一つの疾患を単一の原因で説明するのは無理だとは思うのですが、それにしてもこれらの自閉症スペクトラム障害の症状の中核にあるものというのはどのようなものなのでしょうか。
今日取り上げる論文は、自閉症スペクトラム障害と感覚処理の問題についての総説論文になります。
自閉症スペクトラム障害における感覚処理の問題としては
感覚が過敏であったり、あるいは感覚が鈍かったり、さらに様々な感覚を統合することが難しかったりというものがあるのですが、
こういった症状(症状という言葉を使うのは抵抗があるのですが)は、自閉症スペクトラム障害を説明する症状ではなく、
むしろ様々な症状の中核にある根本的な問題ではないかということが述べられています。
というのも言葉を覚えるのも視覚情報や聴覚情報が適切に知覚されることで成り立ちますし、
人とのコミュニケーションも同じように、まずは情報の入口として感覚の適切な入力、統合があって成り立ちます。
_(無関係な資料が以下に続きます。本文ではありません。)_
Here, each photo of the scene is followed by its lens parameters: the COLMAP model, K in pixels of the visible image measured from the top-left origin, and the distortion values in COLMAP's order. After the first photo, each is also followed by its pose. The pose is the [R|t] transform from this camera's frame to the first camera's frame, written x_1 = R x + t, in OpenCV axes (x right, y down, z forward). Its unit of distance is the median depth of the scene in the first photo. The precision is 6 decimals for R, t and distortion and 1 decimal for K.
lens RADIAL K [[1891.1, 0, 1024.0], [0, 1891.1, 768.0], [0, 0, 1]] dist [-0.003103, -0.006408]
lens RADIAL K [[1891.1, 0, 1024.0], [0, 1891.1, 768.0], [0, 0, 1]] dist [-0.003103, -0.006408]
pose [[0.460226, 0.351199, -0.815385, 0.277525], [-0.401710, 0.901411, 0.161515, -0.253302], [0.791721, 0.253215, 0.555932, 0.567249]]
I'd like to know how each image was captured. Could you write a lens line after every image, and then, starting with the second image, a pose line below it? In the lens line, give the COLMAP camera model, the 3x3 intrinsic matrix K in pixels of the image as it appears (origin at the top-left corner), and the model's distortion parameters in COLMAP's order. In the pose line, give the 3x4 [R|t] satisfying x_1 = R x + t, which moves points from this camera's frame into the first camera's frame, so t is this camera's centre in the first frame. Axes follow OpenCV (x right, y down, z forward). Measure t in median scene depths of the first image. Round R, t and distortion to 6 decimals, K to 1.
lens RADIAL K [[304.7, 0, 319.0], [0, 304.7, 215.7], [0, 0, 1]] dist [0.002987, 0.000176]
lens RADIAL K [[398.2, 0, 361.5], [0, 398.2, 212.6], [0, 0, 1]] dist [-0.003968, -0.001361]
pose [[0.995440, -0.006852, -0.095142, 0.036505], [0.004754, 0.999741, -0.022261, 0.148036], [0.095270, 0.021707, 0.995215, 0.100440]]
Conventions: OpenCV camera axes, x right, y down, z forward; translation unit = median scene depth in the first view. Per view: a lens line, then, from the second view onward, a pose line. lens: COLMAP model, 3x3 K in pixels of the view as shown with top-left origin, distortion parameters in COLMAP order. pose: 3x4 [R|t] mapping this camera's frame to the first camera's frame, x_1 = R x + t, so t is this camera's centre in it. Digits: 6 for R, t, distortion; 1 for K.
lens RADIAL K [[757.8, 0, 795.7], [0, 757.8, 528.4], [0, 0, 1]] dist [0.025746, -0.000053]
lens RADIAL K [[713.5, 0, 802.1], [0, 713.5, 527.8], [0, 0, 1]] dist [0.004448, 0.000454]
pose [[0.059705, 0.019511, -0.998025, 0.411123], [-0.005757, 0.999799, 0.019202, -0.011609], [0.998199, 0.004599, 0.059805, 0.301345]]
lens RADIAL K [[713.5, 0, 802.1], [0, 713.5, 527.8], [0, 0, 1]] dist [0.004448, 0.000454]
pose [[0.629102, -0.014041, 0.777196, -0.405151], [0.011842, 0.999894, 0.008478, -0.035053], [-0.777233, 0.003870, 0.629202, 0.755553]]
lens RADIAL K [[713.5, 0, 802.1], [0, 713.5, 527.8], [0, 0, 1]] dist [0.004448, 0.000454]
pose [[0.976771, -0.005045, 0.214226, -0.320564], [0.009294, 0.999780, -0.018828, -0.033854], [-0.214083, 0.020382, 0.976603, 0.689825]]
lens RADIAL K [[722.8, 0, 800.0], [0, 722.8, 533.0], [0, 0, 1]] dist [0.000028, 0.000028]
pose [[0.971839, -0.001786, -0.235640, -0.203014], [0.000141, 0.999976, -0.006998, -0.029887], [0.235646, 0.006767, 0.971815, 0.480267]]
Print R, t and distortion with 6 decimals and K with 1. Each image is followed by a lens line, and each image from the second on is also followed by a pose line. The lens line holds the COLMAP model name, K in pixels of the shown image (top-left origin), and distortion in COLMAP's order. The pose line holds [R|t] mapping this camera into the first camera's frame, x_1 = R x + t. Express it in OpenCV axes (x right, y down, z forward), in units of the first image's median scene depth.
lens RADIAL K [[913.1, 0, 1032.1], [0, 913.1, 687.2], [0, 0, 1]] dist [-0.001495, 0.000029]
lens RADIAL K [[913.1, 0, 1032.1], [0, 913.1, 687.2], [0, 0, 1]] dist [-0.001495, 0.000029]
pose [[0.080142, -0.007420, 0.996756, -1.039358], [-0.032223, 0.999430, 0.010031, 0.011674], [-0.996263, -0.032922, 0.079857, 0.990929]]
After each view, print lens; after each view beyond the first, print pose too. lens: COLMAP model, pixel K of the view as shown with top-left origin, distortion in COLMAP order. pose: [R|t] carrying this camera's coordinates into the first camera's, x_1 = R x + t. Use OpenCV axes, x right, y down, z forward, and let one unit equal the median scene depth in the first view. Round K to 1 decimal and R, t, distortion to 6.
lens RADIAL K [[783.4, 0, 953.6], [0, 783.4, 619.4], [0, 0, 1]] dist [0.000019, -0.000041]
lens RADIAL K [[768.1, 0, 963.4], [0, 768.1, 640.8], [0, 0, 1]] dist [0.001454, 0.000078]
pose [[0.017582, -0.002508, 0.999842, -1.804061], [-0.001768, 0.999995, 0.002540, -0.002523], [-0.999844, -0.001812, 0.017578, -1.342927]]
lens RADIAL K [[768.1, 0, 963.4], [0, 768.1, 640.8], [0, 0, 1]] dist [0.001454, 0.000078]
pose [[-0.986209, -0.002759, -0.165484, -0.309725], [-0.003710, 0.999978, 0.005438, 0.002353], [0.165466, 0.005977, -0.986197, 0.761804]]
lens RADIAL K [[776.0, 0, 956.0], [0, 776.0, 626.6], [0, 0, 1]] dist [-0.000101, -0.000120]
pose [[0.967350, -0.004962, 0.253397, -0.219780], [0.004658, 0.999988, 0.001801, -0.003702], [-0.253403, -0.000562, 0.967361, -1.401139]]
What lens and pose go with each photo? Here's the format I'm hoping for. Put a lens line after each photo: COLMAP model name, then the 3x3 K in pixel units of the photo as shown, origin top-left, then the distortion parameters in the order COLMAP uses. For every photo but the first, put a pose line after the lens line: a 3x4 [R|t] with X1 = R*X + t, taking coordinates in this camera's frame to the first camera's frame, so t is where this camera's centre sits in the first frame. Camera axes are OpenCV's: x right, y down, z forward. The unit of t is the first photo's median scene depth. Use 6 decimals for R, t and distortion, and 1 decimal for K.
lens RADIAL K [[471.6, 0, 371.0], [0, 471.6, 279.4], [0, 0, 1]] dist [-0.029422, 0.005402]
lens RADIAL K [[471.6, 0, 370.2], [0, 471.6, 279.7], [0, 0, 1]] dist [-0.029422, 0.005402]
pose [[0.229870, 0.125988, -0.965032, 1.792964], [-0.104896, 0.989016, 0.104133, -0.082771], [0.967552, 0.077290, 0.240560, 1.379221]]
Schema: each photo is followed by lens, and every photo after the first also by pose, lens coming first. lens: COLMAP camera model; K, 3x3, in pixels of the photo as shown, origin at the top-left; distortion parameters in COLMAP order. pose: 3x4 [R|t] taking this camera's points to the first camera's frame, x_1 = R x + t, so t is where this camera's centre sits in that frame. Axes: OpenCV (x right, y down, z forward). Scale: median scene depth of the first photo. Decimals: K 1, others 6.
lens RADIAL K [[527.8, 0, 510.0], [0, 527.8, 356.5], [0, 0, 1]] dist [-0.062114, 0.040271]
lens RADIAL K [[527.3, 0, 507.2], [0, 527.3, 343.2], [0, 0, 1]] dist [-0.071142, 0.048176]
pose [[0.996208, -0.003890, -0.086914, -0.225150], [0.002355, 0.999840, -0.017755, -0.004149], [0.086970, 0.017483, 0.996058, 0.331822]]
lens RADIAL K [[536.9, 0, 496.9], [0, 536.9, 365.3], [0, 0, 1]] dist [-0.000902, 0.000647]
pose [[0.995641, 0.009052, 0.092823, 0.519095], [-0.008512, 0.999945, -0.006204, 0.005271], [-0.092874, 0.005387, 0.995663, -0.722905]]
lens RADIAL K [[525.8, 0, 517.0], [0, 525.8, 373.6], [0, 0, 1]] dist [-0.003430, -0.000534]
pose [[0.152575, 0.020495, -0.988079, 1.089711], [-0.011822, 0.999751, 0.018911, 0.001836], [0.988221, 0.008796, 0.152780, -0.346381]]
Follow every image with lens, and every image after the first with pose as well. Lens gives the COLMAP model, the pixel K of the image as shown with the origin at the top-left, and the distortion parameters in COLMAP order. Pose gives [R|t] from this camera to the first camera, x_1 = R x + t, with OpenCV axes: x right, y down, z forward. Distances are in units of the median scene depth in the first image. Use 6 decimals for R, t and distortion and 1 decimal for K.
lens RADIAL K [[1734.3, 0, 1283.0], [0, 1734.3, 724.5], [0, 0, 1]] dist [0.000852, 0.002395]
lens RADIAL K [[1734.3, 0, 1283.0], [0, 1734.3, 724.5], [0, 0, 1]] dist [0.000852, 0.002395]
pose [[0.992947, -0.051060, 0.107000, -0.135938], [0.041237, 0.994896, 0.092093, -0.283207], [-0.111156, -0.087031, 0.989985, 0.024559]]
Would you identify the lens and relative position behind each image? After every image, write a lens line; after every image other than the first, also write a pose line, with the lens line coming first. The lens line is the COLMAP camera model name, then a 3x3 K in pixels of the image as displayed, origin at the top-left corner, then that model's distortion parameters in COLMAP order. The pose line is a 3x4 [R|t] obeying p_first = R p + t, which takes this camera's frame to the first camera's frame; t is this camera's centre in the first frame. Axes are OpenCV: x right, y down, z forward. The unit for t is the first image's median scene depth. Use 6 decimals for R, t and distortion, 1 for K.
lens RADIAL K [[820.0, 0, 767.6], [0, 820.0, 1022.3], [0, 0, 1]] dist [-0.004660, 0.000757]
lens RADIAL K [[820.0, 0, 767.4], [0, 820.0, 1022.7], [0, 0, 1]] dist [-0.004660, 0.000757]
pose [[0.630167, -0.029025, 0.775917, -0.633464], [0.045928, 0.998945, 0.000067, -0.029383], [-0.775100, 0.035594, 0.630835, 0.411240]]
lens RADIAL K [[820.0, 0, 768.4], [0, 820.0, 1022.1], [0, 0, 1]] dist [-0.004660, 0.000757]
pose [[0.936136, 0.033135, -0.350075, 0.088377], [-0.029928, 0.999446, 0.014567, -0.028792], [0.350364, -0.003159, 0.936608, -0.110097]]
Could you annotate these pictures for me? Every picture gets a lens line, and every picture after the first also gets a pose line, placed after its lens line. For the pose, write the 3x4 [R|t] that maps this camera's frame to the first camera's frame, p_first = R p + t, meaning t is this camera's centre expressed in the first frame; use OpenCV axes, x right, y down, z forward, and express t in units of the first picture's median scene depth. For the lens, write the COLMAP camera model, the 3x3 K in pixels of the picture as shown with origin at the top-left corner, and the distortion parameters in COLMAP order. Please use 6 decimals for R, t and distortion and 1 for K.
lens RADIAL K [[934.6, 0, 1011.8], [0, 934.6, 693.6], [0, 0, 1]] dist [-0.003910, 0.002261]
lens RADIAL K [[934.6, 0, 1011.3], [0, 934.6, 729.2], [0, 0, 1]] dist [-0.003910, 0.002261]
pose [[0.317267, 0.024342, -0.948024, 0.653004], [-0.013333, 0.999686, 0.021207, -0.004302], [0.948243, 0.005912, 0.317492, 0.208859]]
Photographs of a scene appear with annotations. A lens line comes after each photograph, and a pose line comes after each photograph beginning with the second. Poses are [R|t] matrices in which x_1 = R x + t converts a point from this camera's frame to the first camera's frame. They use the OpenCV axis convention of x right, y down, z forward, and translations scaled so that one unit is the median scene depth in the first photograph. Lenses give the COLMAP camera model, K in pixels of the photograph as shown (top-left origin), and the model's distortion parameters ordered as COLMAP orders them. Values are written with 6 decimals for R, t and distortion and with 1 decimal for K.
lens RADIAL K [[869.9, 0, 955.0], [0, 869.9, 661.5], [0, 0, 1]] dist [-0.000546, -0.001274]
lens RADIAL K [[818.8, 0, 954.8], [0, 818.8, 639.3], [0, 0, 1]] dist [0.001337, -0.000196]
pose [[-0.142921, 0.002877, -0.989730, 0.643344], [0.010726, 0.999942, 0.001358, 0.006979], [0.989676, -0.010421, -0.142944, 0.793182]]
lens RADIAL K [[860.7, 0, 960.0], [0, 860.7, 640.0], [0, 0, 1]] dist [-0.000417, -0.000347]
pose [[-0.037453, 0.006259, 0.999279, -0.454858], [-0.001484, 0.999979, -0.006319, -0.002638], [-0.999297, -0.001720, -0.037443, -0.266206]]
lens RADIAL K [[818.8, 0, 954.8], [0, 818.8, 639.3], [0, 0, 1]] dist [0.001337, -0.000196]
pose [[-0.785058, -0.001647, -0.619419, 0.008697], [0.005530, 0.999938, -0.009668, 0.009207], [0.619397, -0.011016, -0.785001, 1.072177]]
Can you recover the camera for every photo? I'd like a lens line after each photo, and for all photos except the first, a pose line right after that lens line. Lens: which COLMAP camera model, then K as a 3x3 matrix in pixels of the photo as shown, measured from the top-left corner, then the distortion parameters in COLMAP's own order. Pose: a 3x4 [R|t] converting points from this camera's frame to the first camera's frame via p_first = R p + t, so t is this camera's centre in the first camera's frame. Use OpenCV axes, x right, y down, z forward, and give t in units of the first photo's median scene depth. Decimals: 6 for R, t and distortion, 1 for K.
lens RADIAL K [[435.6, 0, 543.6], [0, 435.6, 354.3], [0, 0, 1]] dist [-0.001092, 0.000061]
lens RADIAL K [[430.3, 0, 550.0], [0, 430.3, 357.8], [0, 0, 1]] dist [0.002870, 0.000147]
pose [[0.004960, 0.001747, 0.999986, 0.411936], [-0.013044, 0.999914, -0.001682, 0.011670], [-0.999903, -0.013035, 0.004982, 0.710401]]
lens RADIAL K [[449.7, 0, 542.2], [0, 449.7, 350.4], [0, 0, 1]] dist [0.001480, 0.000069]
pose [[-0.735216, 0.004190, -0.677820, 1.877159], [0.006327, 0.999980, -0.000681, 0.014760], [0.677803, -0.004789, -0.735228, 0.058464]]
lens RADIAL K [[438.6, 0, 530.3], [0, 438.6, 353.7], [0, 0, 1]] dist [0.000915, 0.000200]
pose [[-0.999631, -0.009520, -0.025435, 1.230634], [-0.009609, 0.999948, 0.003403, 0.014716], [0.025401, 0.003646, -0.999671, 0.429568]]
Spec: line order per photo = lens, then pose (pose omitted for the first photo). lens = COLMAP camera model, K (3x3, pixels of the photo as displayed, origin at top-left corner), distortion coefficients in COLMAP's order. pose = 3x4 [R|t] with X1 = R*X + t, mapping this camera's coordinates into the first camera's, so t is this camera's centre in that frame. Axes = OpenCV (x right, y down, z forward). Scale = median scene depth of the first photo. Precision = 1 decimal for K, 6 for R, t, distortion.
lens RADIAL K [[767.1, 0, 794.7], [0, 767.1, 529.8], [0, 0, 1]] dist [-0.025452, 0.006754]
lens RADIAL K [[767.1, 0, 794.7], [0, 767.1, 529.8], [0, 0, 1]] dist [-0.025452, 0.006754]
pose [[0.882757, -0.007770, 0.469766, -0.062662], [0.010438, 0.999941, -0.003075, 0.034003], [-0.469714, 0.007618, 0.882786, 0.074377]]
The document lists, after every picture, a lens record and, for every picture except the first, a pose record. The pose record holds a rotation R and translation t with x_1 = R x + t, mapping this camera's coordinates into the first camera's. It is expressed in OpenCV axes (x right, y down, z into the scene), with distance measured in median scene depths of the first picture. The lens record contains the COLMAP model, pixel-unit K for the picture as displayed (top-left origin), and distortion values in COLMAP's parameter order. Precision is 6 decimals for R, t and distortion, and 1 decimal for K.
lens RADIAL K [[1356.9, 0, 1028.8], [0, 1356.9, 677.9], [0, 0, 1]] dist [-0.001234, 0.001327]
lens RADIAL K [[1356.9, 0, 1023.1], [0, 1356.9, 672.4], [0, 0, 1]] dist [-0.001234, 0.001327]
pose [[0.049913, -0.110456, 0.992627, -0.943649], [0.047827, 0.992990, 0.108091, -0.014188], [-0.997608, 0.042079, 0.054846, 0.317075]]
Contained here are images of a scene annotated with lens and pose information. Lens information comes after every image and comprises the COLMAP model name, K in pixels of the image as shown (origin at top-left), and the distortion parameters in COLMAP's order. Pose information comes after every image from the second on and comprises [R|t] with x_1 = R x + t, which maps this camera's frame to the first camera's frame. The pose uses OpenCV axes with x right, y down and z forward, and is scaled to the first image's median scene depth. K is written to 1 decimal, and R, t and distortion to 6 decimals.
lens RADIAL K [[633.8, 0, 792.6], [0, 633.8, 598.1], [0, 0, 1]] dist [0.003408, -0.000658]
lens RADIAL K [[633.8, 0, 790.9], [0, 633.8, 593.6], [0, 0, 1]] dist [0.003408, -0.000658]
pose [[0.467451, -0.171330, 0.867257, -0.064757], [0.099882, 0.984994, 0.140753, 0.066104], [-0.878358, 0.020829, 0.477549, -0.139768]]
それゆえ自閉症スペクトラム障害における感覚処理のさまざまな問題が、上の図に示すように広範な高次機能に影響を及ぼしているのではないかということが述べられています。
私自身、何が良くて何が悪いかというのは判断しかねるところもあり、「普通」であることを強いる社会もどうかと思うのですが、
互いに理解し、歩み寄り、ギャップを埋める制度や道具というのがあってもよいのだろうなと思いました。